The economy would add about 36,000 more jobs this year than it is currently creating if the government accommodates employers’ demands for more overseas workers, Chua estimates.

The government is encouraging companies to turn to locals to fill the gap. Finance Minister Tharman Shanmugaratnam said in February the government will partially reimburse businesses for older Singaporean workers on their payrolls.

Wooing Women

Singapore is subsidizing training for workers to upgrade their skills and make them more productive. It has also urged companies to implement flexible arrangements to encourage those approaching retirement age to stay at their jobs and entice women with families to rejoin the labor market.

The resident unemployment rate was 2.8 percent as of September, matching the lowest level since 2007. Sixty percent of residents who were retrenched in the first quarter found jobs by the end of the second, compared with 50 percent in the previous period, the Manpower Ministry said in September.

“The resident labor force participation rate has likely reached a record high in 2012 and there is probably limited scope for it to rise much further in the short term,” the central bank said this week. “Demand for low and mid-skilled workers will run up against a number of supply-side constraints.”

Risky Strategy?

The government is persisting with its policy shift as it seeks to meet the goal it set in 2010 to at least double its productivity growth to between 2 percent and 3 percent annually until the end of this decade. In an interview with the Straits Times newspaper published last week, acting Minister for Manpower Tan Chuan-Jin signaled new areas his ministry will next target for tightening.
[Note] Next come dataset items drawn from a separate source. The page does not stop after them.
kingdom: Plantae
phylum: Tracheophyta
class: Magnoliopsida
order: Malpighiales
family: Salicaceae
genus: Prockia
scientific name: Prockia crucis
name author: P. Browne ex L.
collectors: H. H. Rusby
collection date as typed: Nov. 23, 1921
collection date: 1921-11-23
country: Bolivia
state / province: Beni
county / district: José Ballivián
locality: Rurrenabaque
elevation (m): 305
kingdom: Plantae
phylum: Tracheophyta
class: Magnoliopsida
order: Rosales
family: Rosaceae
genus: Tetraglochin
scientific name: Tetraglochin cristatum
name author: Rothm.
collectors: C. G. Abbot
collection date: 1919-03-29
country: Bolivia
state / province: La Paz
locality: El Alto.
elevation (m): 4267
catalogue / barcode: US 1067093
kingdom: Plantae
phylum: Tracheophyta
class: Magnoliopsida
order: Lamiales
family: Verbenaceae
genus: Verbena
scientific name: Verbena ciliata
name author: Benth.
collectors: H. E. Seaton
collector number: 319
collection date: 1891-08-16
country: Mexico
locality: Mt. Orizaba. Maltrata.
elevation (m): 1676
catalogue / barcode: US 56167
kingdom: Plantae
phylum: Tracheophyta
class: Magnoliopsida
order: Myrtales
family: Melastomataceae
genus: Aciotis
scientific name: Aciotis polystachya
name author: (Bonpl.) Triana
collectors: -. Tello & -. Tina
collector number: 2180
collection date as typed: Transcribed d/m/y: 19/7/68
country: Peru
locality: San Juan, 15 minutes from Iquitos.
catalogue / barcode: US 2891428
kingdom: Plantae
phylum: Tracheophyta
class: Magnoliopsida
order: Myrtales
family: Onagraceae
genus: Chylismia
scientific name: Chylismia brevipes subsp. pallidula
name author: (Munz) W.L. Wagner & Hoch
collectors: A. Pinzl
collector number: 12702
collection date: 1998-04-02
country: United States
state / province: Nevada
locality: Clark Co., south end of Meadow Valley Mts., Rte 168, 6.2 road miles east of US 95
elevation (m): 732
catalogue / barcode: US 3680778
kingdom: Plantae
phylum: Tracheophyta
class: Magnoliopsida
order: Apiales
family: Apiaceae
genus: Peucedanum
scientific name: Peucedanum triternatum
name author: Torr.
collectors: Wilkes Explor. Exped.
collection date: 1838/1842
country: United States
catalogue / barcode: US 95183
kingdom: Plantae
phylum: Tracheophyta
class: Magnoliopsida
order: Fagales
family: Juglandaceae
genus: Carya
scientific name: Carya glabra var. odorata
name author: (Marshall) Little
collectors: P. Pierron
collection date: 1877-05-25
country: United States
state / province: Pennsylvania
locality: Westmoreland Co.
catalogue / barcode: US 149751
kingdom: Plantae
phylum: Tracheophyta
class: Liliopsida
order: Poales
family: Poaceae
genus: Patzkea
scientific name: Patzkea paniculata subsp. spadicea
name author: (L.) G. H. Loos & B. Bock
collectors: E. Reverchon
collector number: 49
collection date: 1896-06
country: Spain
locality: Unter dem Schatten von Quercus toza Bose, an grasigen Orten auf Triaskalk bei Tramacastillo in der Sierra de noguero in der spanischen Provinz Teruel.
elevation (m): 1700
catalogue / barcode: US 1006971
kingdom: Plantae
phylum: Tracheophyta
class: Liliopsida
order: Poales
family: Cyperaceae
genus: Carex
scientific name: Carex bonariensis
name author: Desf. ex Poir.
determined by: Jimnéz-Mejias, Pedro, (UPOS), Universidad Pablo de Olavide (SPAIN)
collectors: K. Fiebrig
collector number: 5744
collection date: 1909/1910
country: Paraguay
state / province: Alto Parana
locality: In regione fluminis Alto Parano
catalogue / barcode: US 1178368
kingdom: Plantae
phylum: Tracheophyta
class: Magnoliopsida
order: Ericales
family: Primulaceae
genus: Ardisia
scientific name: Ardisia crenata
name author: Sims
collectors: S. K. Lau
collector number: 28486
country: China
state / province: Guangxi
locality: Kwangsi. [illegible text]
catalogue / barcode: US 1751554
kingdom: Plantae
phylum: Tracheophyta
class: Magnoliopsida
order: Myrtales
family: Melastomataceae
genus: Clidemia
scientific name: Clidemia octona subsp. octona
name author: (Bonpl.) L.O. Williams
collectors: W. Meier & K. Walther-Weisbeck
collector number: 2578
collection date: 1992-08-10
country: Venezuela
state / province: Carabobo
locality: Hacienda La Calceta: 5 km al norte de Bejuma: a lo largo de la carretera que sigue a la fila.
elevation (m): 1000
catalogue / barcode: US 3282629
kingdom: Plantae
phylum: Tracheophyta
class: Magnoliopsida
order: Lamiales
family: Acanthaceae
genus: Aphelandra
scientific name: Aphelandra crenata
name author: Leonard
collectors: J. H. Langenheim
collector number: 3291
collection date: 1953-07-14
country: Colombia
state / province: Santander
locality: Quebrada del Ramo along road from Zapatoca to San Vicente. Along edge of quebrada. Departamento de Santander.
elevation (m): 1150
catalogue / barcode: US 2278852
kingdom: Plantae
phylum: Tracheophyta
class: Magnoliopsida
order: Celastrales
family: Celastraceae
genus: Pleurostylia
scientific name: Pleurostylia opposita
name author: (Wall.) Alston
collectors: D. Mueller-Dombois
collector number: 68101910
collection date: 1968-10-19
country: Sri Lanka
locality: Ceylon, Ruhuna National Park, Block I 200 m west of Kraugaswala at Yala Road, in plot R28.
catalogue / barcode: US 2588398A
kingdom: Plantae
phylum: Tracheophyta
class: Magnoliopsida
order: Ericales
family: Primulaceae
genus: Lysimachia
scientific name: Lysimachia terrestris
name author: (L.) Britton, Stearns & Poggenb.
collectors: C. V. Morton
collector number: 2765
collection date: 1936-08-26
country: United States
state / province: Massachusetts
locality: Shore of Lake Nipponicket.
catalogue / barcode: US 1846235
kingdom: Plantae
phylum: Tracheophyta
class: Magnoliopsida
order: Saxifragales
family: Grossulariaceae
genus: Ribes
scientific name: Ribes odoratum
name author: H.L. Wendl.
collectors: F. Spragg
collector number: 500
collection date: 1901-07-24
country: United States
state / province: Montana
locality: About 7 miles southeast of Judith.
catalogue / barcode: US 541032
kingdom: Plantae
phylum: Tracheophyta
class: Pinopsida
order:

“The government is strenuously telling us there is no turning back,” said Kurt Wee, a vice president at the Association of Small and Medium Enterprises. “We have told the government they’re running a high-risk strategy that will eventually lead to higher prices for consumers and higher living costs. Policy has been pushed beyond what it should be and it’s getting vicious out there.”

Combined with the weakening growth outlook, the labor squeeze is set to crimp employment creation. A survey of 141 companies conducted in September by the Singapore Human Resources Institute and Remuneration Data Specialists Pte showed only 56 percent plan to hire next year. Job growth may halve to about 2 percent annually in the coming years, the Straits Times said today, citing Lim Swee Say, secretary-general of the National Trades Union Congress and a cabinet minister.

Chan of Pine Garden’s Cake calls the government’s actions a “horrible recipe.” His labor costs climbed to the equivalent of as much as 35 percent of sales from under 30 percent less than a year ago.

“When you have a piece of sugarcane and you continue squeezing it, by the end of it, you’ll have nothing left to squeeze,” he said. “That’s exactly how I would describe the situation in Singapore.”